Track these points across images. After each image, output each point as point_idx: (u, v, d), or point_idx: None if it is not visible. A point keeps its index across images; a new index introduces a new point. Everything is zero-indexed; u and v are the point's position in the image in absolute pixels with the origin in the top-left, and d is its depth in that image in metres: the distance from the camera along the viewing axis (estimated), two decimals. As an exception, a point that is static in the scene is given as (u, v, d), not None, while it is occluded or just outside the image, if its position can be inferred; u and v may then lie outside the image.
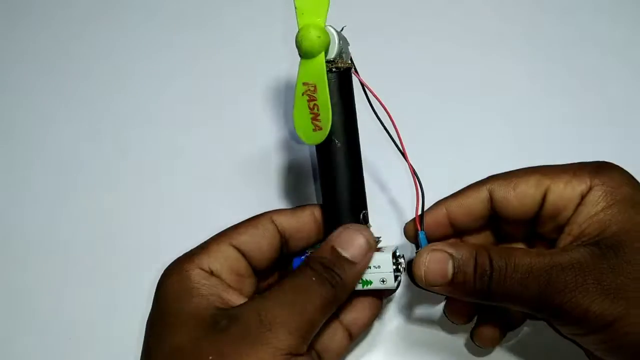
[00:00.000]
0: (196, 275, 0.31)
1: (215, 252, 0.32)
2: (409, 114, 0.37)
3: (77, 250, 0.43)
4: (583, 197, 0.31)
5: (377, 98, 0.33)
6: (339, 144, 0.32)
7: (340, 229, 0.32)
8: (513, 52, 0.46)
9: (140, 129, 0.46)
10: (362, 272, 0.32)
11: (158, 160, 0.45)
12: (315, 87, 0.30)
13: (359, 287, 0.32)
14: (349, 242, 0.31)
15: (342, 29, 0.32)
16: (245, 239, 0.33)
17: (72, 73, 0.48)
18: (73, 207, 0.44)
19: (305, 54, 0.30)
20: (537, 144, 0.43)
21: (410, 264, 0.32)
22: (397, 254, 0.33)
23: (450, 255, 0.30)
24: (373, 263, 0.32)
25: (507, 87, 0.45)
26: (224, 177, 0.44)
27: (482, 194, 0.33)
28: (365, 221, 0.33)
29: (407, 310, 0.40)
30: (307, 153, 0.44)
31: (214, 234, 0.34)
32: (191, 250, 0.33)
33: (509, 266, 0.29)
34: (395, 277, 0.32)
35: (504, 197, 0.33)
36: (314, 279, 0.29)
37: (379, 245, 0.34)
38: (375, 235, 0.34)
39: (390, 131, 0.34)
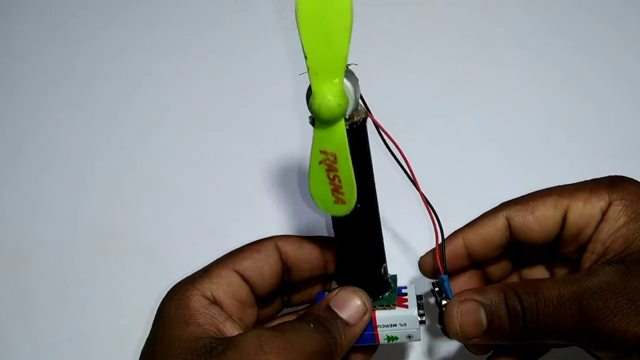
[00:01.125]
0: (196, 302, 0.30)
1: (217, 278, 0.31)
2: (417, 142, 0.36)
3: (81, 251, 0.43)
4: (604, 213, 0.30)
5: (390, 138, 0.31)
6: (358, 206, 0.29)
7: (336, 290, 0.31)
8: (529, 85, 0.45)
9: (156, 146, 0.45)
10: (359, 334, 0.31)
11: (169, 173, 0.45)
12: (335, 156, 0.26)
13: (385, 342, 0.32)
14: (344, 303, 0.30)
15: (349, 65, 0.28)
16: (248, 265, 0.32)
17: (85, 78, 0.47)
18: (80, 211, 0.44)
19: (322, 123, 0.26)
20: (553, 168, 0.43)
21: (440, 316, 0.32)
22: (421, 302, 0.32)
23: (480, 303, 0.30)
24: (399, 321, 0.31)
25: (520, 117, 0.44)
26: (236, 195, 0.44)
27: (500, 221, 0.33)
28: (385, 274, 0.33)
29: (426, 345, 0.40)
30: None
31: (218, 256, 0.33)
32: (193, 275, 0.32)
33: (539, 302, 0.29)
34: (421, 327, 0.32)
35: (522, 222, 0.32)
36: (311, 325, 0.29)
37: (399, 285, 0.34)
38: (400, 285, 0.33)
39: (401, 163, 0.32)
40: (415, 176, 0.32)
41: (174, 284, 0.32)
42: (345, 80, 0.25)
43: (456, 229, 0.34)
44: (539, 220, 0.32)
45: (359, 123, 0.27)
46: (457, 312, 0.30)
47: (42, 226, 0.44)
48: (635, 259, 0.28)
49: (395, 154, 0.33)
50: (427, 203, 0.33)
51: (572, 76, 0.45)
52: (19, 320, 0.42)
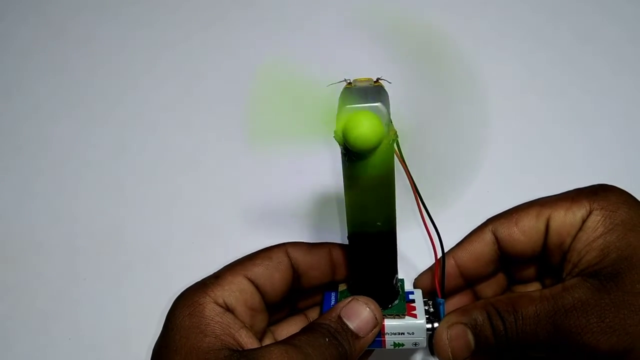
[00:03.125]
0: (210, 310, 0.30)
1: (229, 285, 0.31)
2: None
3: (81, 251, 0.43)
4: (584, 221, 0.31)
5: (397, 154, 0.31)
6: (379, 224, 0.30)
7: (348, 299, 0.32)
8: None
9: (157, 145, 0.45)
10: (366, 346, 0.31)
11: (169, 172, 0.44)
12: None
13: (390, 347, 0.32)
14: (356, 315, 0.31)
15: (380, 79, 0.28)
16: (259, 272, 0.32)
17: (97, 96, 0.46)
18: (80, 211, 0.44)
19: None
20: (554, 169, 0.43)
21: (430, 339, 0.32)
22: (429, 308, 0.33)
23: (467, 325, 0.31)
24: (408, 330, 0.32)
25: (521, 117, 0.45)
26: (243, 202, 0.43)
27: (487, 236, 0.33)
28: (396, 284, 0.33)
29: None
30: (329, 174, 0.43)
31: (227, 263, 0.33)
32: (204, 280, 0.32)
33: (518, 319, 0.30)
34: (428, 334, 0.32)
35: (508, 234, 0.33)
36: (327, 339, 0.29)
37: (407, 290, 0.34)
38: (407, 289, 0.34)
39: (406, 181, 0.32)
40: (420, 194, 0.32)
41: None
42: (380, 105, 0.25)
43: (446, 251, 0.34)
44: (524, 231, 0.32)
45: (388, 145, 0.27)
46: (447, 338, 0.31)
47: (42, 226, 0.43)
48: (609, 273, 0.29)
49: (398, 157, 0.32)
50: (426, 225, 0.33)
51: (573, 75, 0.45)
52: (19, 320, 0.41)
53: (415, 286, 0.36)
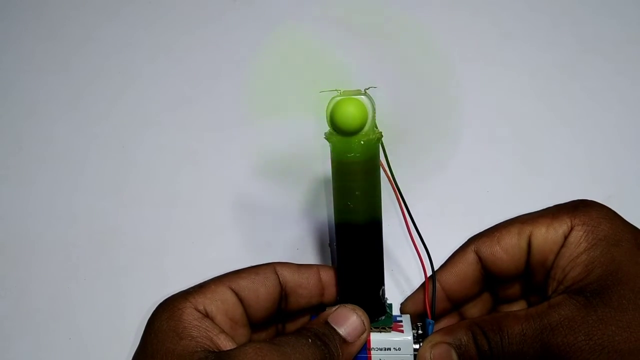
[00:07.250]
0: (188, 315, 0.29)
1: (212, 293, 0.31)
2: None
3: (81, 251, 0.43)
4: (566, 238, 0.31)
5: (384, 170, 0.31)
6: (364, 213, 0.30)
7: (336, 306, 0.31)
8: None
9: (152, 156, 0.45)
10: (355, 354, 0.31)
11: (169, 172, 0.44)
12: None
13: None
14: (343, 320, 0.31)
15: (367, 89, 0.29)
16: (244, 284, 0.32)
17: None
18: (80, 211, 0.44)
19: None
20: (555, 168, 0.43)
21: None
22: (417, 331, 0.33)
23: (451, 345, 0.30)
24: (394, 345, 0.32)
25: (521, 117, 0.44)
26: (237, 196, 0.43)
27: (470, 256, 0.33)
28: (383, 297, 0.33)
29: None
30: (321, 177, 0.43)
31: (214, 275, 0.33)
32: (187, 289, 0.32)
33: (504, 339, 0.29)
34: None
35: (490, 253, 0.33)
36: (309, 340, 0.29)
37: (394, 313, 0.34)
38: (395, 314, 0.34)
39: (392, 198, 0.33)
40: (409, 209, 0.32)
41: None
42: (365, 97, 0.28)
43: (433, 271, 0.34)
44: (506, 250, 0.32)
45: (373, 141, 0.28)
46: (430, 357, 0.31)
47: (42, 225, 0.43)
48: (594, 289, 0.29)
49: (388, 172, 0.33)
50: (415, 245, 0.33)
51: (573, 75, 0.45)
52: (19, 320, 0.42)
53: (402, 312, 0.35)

Problem statement:
Every record above must be copied exactly; none of the pictures belong in the copy.

Your solution:
Track these points across images. After each image, output each point as point_idx: (u, v, d), or point_idx: None if it is not visible. A point keeps its index across images; a new index introduces a new point. Everything is zero-indexed; u and v are the point's position in the image in absolute pixels with the origin in the top-left, and d is its depth in that image in metres: the distance from the camera along the viewing axis (estimated), two decimals. As an exception, a point that is static in the scene is given as (u, v, d), not None, while it is occluded or just outside the image, if its position can be inferred; u and v may then lie outside the image.
[00:00.000]
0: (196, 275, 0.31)
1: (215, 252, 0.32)
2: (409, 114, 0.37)
3: (77, 250, 0.43)
4: (583, 197, 0.31)
5: (377, 98, 0.33)
6: (339, 144, 0.32)
7: (340, 229, 0.32)
8: (513, 52, 0.46)
9: (140, 129, 0.46)
10: (362, 272, 0.32)
11: (158, 160, 0.45)
12: (315, 87, 0.30)
13: (359, 287, 0.32)
14: (349, 242, 0.31)
15: (342, 29, 0.32)
16: (245, 239, 0.33)
17: (72, 73, 0.48)
18: (73, 207, 0.44)
19: (305, 54, 0.30)
20: (537, 144, 0.43)
21: (410, 264, 0.32)
22: (397, 254, 0.33)
23: (450, 255, 0.30)
24: (373, 263, 0.32)
25: (507, 87, 0.45)
26: (224, 177, 0.44)
27: (482, 194, 0.33)
28: (365, 221, 0.33)
29: (407, 310, 0.40)
30: (307, 153, 0.44)
31: (214, 234, 0.34)
32: (191, 250, 0.33)
33: (509, 266, 0.29)
34: (395, 277, 0.32)
35: (504, 197, 0.33)
36: (314, 279, 0.29)
37: (379, 245, 0.34)
38: (375, 235, 0.34)
39: (390, 131, 0.34)
[00:01.125]
0: (196, 302, 0.30)
1: (217, 278, 0.31)
2: (417, 142, 0.36)
3: (81, 251, 0.43)
4: (604, 213, 0.30)
5: (390, 138, 0.31)
6: (358, 206, 0.29)
7: (336, 290, 0.31)
8: (529, 85, 0.45)
9: (156, 146, 0.45)
10: (359, 334, 0.31)
11: (169, 173, 0.45)
12: (335, 156, 0.26)
13: (385, 342, 0.32)
14: (344, 303, 0.30)
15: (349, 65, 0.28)
16: (248, 265, 0.32)
17: (85, 78, 0.47)
18: (80, 211, 0.44)
19: (322, 123, 0.26)
20: (553, 168, 0.43)
21: (440, 316, 0.32)
22: (421, 302, 0.32)
23: (480, 303, 0.30)
24: (399, 321, 0.31)
25: (520, 117, 0.44)
26: (236, 195, 0.44)
27: (500, 221, 0.33)
28: (385, 274, 0.33)
29: (426, 345, 0.40)
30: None
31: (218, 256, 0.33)
32: (193, 275, 0.32)
33: (539, 302, 0.29)
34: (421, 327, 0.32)
35: (522, 222, 0.32)
36: (311, 325, 0.29)
37: (399, 285, 0.34)
38: (400, 285, 0.33)
39: (401, 163, 0.32)
40: (415, 176, 0.32)
41: (174, 284, 0.32)
42: (345, 80, 0.25)
43: (456, 229, 0.34)
44: (539, 220, 0.32)
45: (359, 123, 0.27)
46: (457, 312, 0.30)
47: (42, 226, 0.44)
48: (635, 259, 0.28)
49: (395, 154, 0.33)
50: (427, 203, 0.33)
51: (572, 76, 0.45)
52: (19, 320, 0.42)
[00:03.125]
0: (210, 310, 0.30)
1: (229, 285, 0.31)
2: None
3: (81, 251, 0.43)
4: (584, 221, 0.31)
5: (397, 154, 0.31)
6: (379, 224, 0.30)
7: (348, 299, 0.32)
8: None
9: (157, 145, 0.45)
10: (366, 346, 0.31)
11: (169, 172, 0.44)
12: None
13: (390, 347, 0.32)
14: (356, 315, 0.31)
15: (380, 79, 0.28)
16: (259, 272, 0.32)
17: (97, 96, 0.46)
18: (80, 211, 0.44)
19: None
20: (554, 169, 0.43)
21: (430, 339, 0.32)
22: (429, 308, 0.33)
23: (467, 325, 0.31)
24: (408, 330, 0.32)
25: (521, 117, 0.45)
26: (243, 202, 0.43)
27: (487, 236, 0.33)
28: (396, 284, 0.33)
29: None
30: (329, 174, 0.43)
31: (227, 263, 0.33)
32: (204, 280, 0.32)
33: (518, 319, 0.30)
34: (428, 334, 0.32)
35: (508, 234, 0.33)
36: (327, 339, 0.29)
37: (407, 290, 0.34)
38: (407, 289, 0.34)
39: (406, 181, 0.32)
40: (420, 194, 0.32)
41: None
42: (380, 105, 0.25)
43: (446, 251, 0.34)
44: (524, 231, 0.32)
45: (388, 145, 0.27)
46: (447, 338, 0.31)
47: (42, 226, 0.43)
48: (609, 273, 0.29)
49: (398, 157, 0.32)
50: (426, 225, 0.33)
51: (573, 75, 0.45)
52: (19, 320, 0.41)
53: (415, 286, 0.36)
[00:07.250]
0: (188, 315, 0.29)
1: (212, 293, 0.31)
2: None
3: (81, 251, 0.43)
4: (566, 238, 0.31)
5: (384, 170, 0.31)
6: (364, 213, 0.30)
7: (336, 306, 0.31)
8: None
9: (152, 156, 0.45)
10: (355, 354, 0.31)
11: (169, 172, 0.44)
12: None
13: None
14: (343, 320, 0.31)
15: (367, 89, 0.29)
16: (244, 284, 0.32)
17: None
18: (80, 211, 0.44)
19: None
20: (555, 168, 0.43)
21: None
22: (417, 331, 0.33)
23: (451, 345, 0.30)
24: (394, 345, 0.32)
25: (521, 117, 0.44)
26: (237, 196, 0.43)
27: (470, 256, 0.33)
28: (383, 297, 0.33)
29: None
30: (321, 177, 0.43)
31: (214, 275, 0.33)
32: (187, 289, 0.32)
33: (504, 339, 0.29)
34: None
35: (490, 253, 0.33)
36: (309, 340, 0.29)
37: (394, 313, 0.34)
38: (395, 314, 0.34)
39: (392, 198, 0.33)
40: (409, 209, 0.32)
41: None
42: (365, 97, 0.28)
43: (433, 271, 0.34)
44: (506, 250, 0.32)
45: (373, 141, 0.28)
46: (430, 357, 0.31)
47: (42, 225, 0.43)
48: (594, 289, 0.29)
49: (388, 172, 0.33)
50: (415, 245, 0.33)
51: (573, 75, 0.45)
52: (19, 320, 0.42)
53: (402, 312, 0.35)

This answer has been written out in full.